4-pyridoxolactonase from Mesorhizobium loti MAFF303099 has been overexpressed in Escherichia coli. The recombinant enzyme was purified and was crystallized by the sitting-drop vapour-diffusion method using PEG 4000 and ammonium sulfate as precipitants. Crystals of the free enzyme (form I) and of the 5-pyridoxolactone-bound enzyme (form II) grew under these conditions. Crystals of form I diffracted to 2.0 A resolution and belonged to the monoclinic space group C2, with unit-cell parameters a = 77.93, b = 38.88, c = 81.60 A, beta = 117.33 degrees.

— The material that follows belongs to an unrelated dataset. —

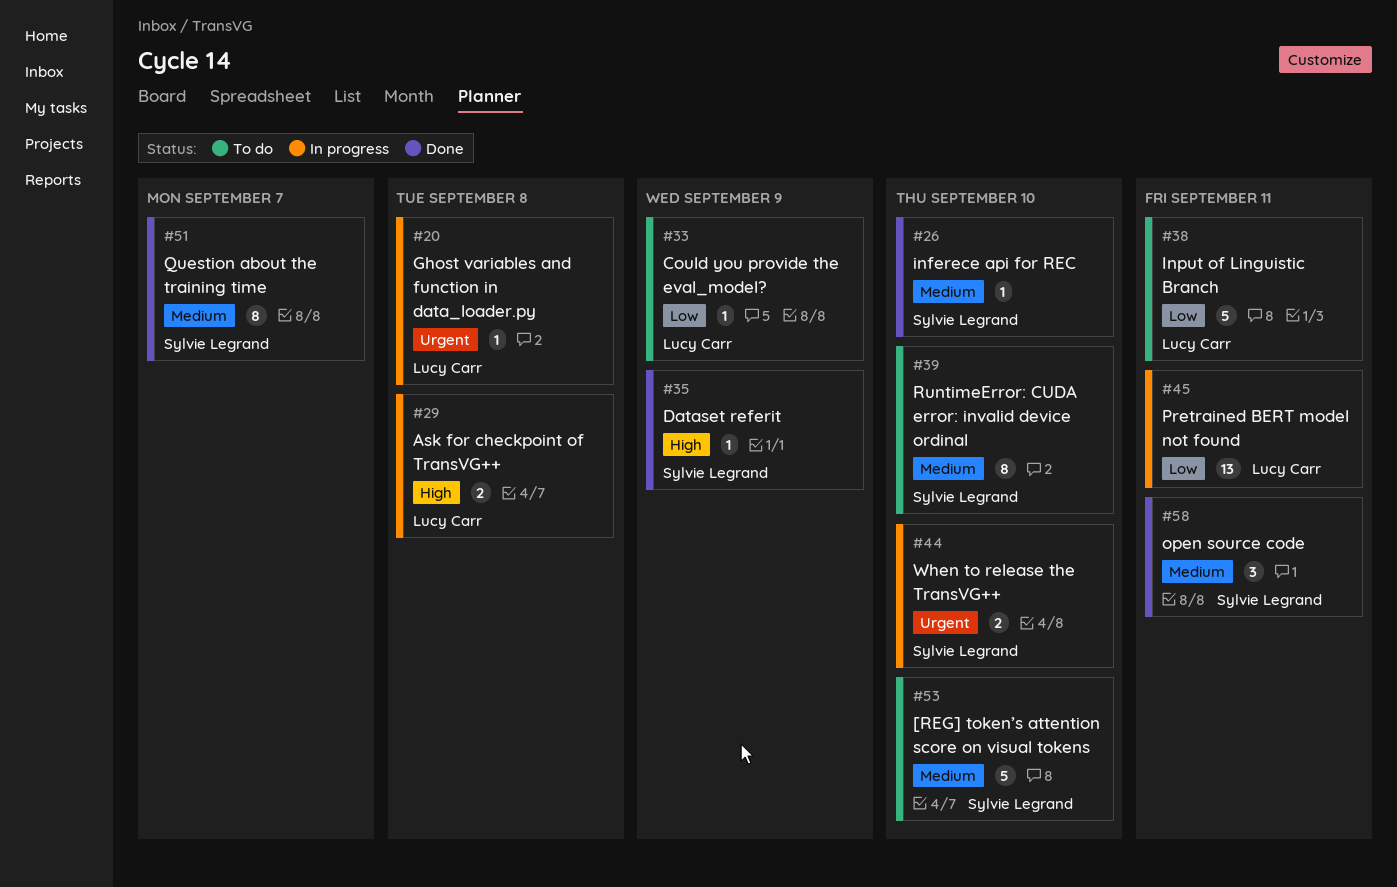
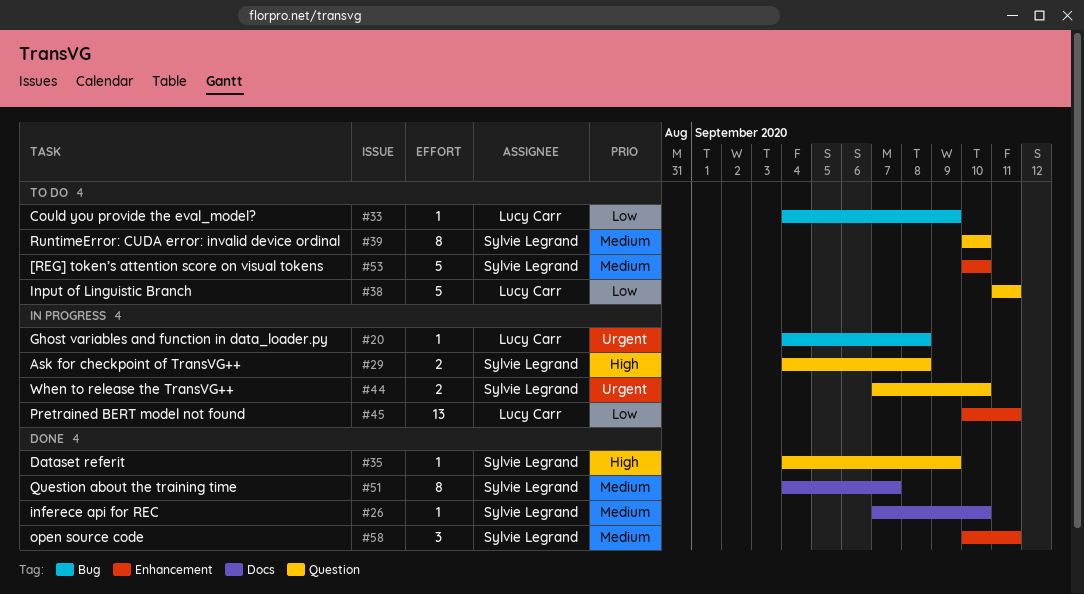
#29, owner: Lucy Carr -> Sylvie Legrand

Crystals of form II diffracted to 1.9 A resolution and belonged to the monoclinic space group C2, with unit-cell parameters a = 86.24, b = 39.35, c = 82.68 A, beta = 118.02 degrees. The calculated V(M) values suggested that the asymmetric unit contains one molecule in both crystal forms.

Figure 1

Reactions catalyzed by 4-pyridoxolactonase. (a) Hydrolysis of 4-pyridoxolactone to 4-pyridoxic acid. (b) Hydrolysis of N-hexanoyl-d,l-homoserine lactone to N-­hexanoyl-d,l-homoserine.

Figure 2

SDS–PAGE analysis of purified 4-pyridoxolactonase. Lane 1, molecular markers (kDa). Lane 2, purified 4-pyridoxolactonase for crystallization.

Figure 3

Crystals of 4-pyridoxolactonase. (a) Crystal of form I. (b) Crystal of form II, in which the enzyme binds 5-pyridoxolactone. The scale bars are 0.1 mm in length.

Figure 4

Diffraction images of M. loti 4-pyridoxolactonase. (a) Form I crystal with a resolution scale of 1.9 Å indicated by the ring. (b) Form II crystal with a resolution scale of 1.9 Å indicated by the ring.